# Changing from resident to non resident



## steffers53 (Oct 3, 2008)

Can anyone advise me on how to change from being a resident in Spain to being a non resident? We have lived here in Spain for about 10 years and are residents, with a Spainsh driving licence. Over the last three years we have probably spent more time away than here, and we are thinking of going away travelling in a motorhome for quite a while and will put our flat up for a long term rental. Are there any pros or cons to changing our residency status? Do we have to own property in the Uk to become UK residents once more or can we use our parents' address for example, as we would be staying with them when in the Uk and not travelling. If you cease being a Spanish resident, can we then swap our Spanish licence for a UK one again? How would we fair on healthcare if we are no longer Spanish residents? Is there a EU healthcare card you can get? 

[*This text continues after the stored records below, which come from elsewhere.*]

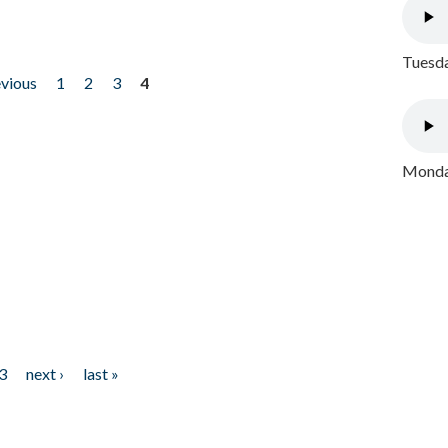
Tuesda
evious
1
2
3
4
Monday
3
next ›
last »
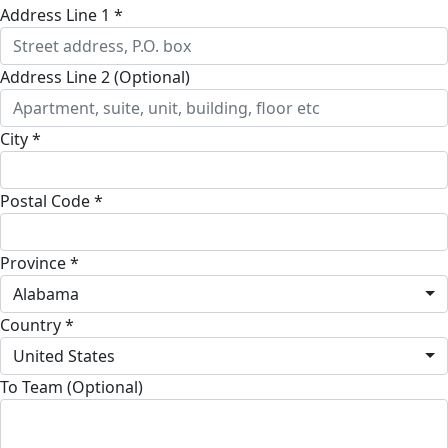
Address Line 1 *
Address Line 2 (Optional)
City *
Postal Code *
Province *
Alabama
Country *
United States
To Team (Optional)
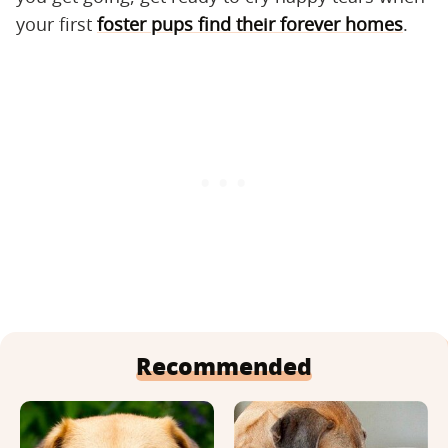
your first
foster pups find their forever homes
.
Recommended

Any help much appreciated,
steffers53


----------



## caromac (Nov 16, 2008)

steffers53 said:


> Can anyone advise me on how to change from being a resident in Spain to being a non resident? We have lived here in Spain for about 10 years and are residents, with a Spainsh driving licence. Over the last three years we have probably spent more time away than here, and we are thinking of going away travelling in a motorhome for quite a while and will put our flat up for a long term rental. Are there any pros or cons to changing our residency status? Do we have to own property in the Uk to become UK residents once more or can we use our parents' address for example, as we would be staying with them when in the Uk and not travelling. If you cease being a Spanish resident, can we then swap our Spanish licence for a UK one again? How would we fair on healthcare if we are no longer Spanish residents? Is there a EU healthcare card you can get?
> 
> Any help much appreciated,
> steffers53


Hi I noticed that you have not had a response to this and wondered if you have found out info from any other sources. We may be compelled to 'go back' but wish to keep our home in Spain as non residents. We may do similar to you and have found a lot of info out from government websites just wondered if you have come across any specific pitfalls that we should watch out for. Thanks


----------



## kaz101 (Nov 29, 2007)

I don't know whether you would be better off asking this in a general forum since most people in this forum are trying to move into Spain and not out of it


----------